ラブライブ!WEST!!   作:ガテラー星人

74 / 190
第18話 ラブライブ夏の陣
パート1 清き一票を ☆☆


 

「お久しぶりです! 佐々木勇魚、ただいま戻りましたっ!」

「おかえりいいいいい!」

 

 一週間ぶりに顔を出した勇魚に、桜夜は思い切り抱き着……こうとして、寸前で姫水に引っぺがされた。

 ジト目の姫水が先輩の耳元にささやく。

 

「勇魚ちゃんは物足りないんじゃなかったんですかっ」

「だってえ、可愛いことは可愛いし」

「二人とも、ほんま仲良くなったんやね! 動画見ました! あんなに胸がきゅんとするライブは初めてです!」

「せやろせやろー?」

 

 桜夜と同時に、立火も得意げに胸を張る。

 校内の評判もいいし、予備予選突破も確実と思われた、が……。

 

「でもNumber ∞もめっちゃ気合入ってましたね! 十五人もいて豪華なステージで!」

「せ、せやな」

「聖莉守も今回は趣向を変えて凉世先輩のアクションが入ってて、ほんま素敵でした!」

「うん……」

「光ちゃんは相変わらずすごいし! それに爽wingも……」

「わ、分かった。もうええから」

 

 二人とも、だんだん自信がなくなってくる。

 これから土曜の二時まで、投票結果を待ちつつ胃の痛い日々を過ごすしかない。

 晴が状況を分析した。

 

「ナンインはとにかく出る釘のゴルフラを叩き潰したいようですね。

 例年になく力が入っています。

 部員たちに一人十票集めるようノルマを課したようで、さすがに内部からも不満が出ています」

「戎屋はほんま相変わらずやな……」

 

 嫌なやつら同士で潰し合ってくれればいいのだが、あいにくこれは対戦競技ではない。

 両者に切磋琢磨されると、Westaが落ちていくだけである。

 それはそれとして、小都子が気味悪そうに尋ねる。

 

「晴ちゃんはどこからそういう情報をゲットしてるんや」

「蛇の道は蛇やからな。
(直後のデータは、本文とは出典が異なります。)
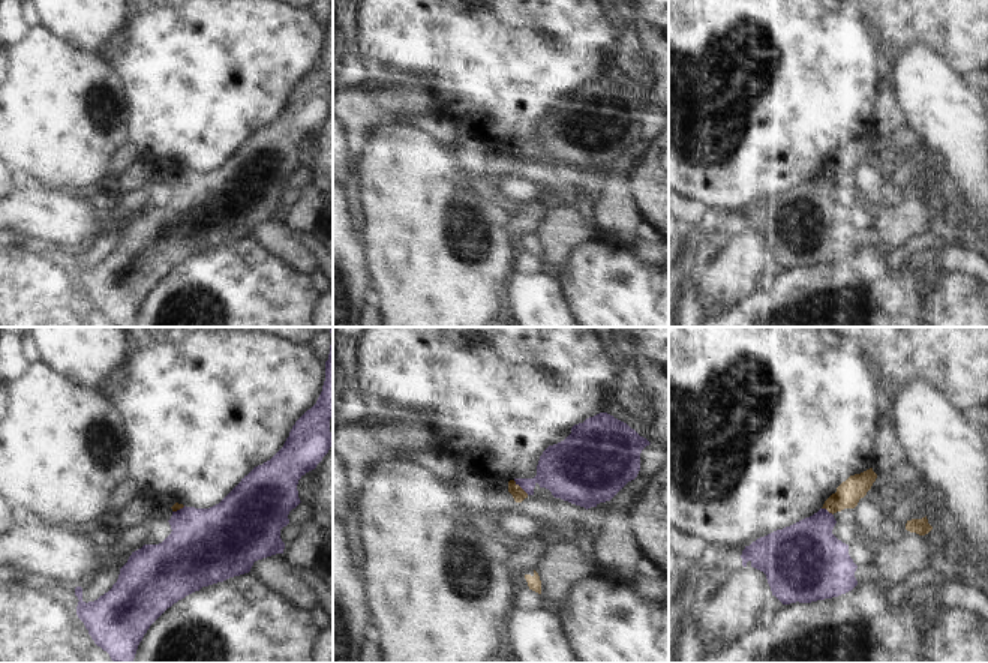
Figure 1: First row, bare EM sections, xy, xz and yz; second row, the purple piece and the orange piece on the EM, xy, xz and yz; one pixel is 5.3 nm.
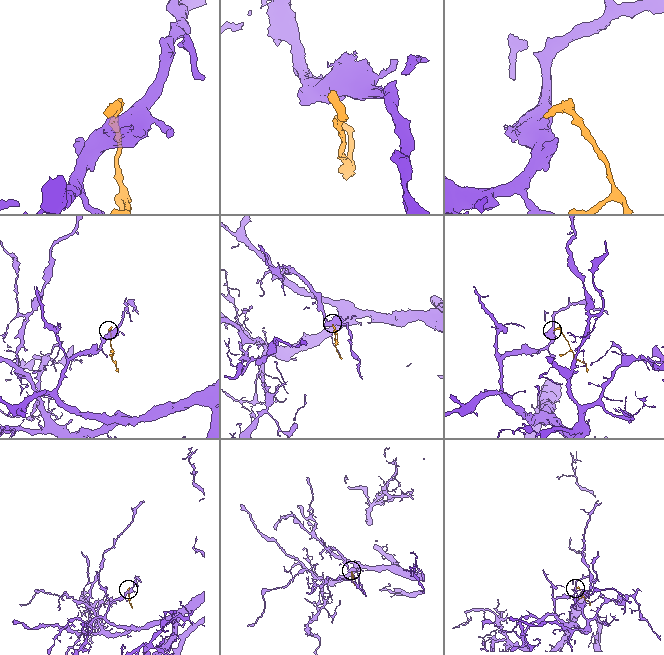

一方のGolden Flagやけど……」

 

 と、スクリーンに晴のパソコンが映し出される。

 

「キュレーションサイトでこんな情報が増殖しています」

 

==============================================

ラブライブ予備予選について!

 

 いよいよ各地で予選が始まりましたね。

 おすすめのグループを紹介します!

 

1.Golden Flag

 今回の大本命はこのグループです!

 瀬戸内の人魚姫、天才少女瀬良光ちゃんの勇姿をご覧ください!

(動画)

 投票はこちら→公式サイトへ

 

2.どうでもいいグループ

 うんたらかんたら

 

 いかがでしたか?

 投票の参考になれば幸いです。

==============================================

 

「これ完全に業者の手口やろ!?」

 

 例によって激怒した夕理が机を叩く。

 最近怒ってばかりで胃は大丈夫やろか……と心配になる花歩である。

 

「岸部先輩! 協会に通報して取り締まってもらいましょう!」

「残念ながら、いかがでしたかブログを作ってはいけないというルールはない」

「で、でもルール以前のマナーの問題として……」

「諦めろ。さらに有名ユーチューバーがゴルフラについて呟いてるし、そのうち配信でも紹介するやろな」

「どいつもこいつもえげつないなあ……」

 

 うんざりする立火だが、これも含めてラブライブである。

 幸い謎の技術により多重投票は完璧に弾かれる。

 純粋に気に入ってくれた人の数で勝負は決まるのだ。

 

「あいつらほど露骨でなくても、できる範囲で投票を呼び掛けてこ。つかさは友達多いから期待してるで」

「んー、一応声はかけますけど、当てにはしないでくださいよ。あたしフツーのJKですし」

 

 つかさが答える一方で、この件では全く役に立たない夕理が、気まずそうに目を逸らす。

 

(そ、そもそも宣伝なんてみっともない真似、私はしたくないんや)

(本当に良いものなら、宣伝なんてしなくても広まるはずや……)

 

 とはいえ、それを口にしないだけの分別はあった。

 晴がいつも頑張って、ネットで広報してくれているのは知っているから。

 複雑な顔をしている後輩の肩に、ぽんと部長の手が置かれる。

 

「話はここまで、練習始めるで!

 夕理、勇魚に『羽ばたけ』を聞かせたろやないか」

「そ、そうですね! 先週でかなり形になりましたし」

「花ちゃんから聞いたで! 夕ちゃんがスクールアイドルを好きな気持ちが、目いっぱい詰まった曲なんやろ? うちも早よ聞きたかったんや!」

「うん。佐々木さんには一番響くと思う」

 

 そしてジャージに着替えたメンバーが披露した新曲は、観客の勇魚と花歩を大いに沸かせた。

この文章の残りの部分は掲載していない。